Manifestazione di rabbia del comandante della polizia vodese Jacques Antenen, che in occasione della tradizionale presentazione del rapporto sulla circolazione stradale ha denunciato oggi il "legalismo ottuso" che ostacola il lavoro delle forze dell'ordine, in particolare quando sono impegnate a inseguire delinquenti che riparano all'estero.

Antenen ha raccontato l'episodio di una vettura della polizia che si è lanciata all'inseguimento di una auto sospetta immatricolata in Francia, ma che ha rinunciato a proseguire l'operazione in territorio francese per timore di "conseguenze giudiziarie".

Gli Accordi di Parigi che regolano simili questioni transfrontaliere "devono essere modificati in una direzione più favorevole alla polizia svizzera, nell'interesse della giustizia in generale, che non conosce frontiere".
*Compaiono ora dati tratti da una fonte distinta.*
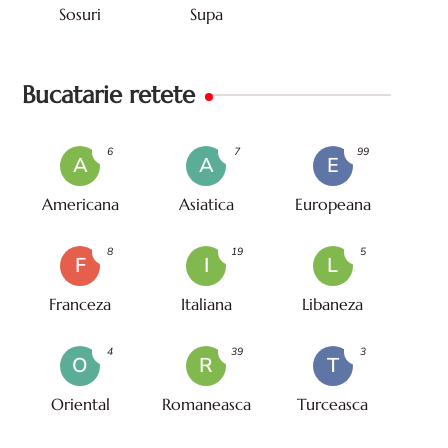
Sosuri
Supa
Bucatarie retete
6
7
99
A
A
E
Americana
Asiatica
Europeana
8
19
5
F
I
L
Franceza
Italiana
Libaneza
4
39
3
O
R
T
Oriental
Romaneasca
Turceasca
"È semplicemente inaccettabile che nel ventunesimo secolo il semplice attraversamento di un confine colabrodo possa permettere ai criminali di farsi beffe delle autorità di perseguimento penale", ha osservato il comandante. Gli agenti di polizia svizzeri, una volta in Francia, hanno lo stesso potere di un semplice cittadino. "Se i colpevoli vengono ammanettati, significa che gli agenti hanno superato i loro diritti".
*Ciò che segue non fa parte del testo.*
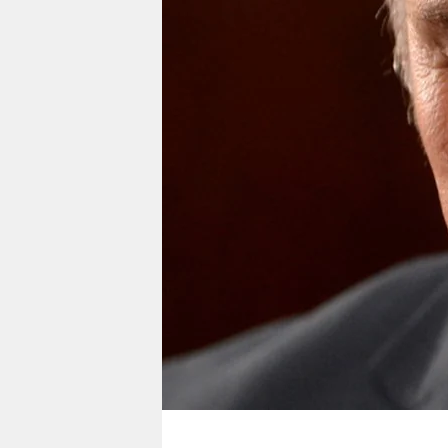
berlin
nord
wahrheit
verlag
verlag
veranstaltungen
shop
fragen & hilfe
unterstützen
abo
genossenschaft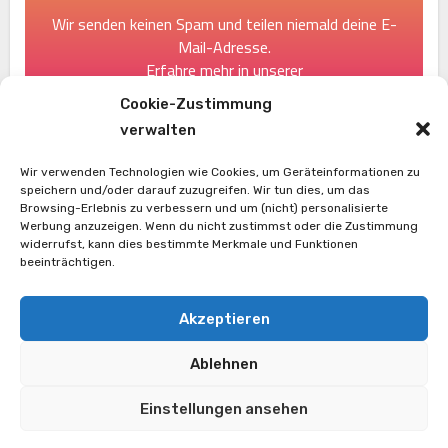
Wir senden keinen Spam und teilen niemald deine E-
Mail-Adresse.
Erfahre mehr in unserer
[link]Datenschutzerklärung[/link].
Cookie-Zustimmung
verwalten
Wir verwenden Technologien wie Cookies, um Geräteinformationen zu
speichern und/oder darauf zuzugreifen. Wir tun dies, um das
Browsing-Erlebnis zu verbessern und um (nicht) personalisierte
Werbung anzuzeigen. Wenn du nicht zustimmst oder die Zustimmung
widerrufst, kann dies bestimmte Merkmale und Funktionen
beeinträchtigen.
Akzeptieren
Funpack.de – Lustige SMS-Sprüche, Fun-Sprüche, Witze
Ablehnen
und Gedichte
Einstellungen ansehen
In risposta a questo problema, sono in corso discussioni per creare ostacoli fisici ai valichi di frontiera di Chavanne-de-Bogis e Ferney (GE). Ma bisogna ancora chiarire se siano compatibili con l'accordo di Schengen ed è inoltre importante che non costituiscano un pericolo per i normali utenti della strada. "Se non vengono attuate modifiche legislative, ha detto il comandante, gli agenti di polizia non avranno altra scelta se non quella di lasciare fuggire i delinquenti a causa di un sistema giuridico poco perspicace".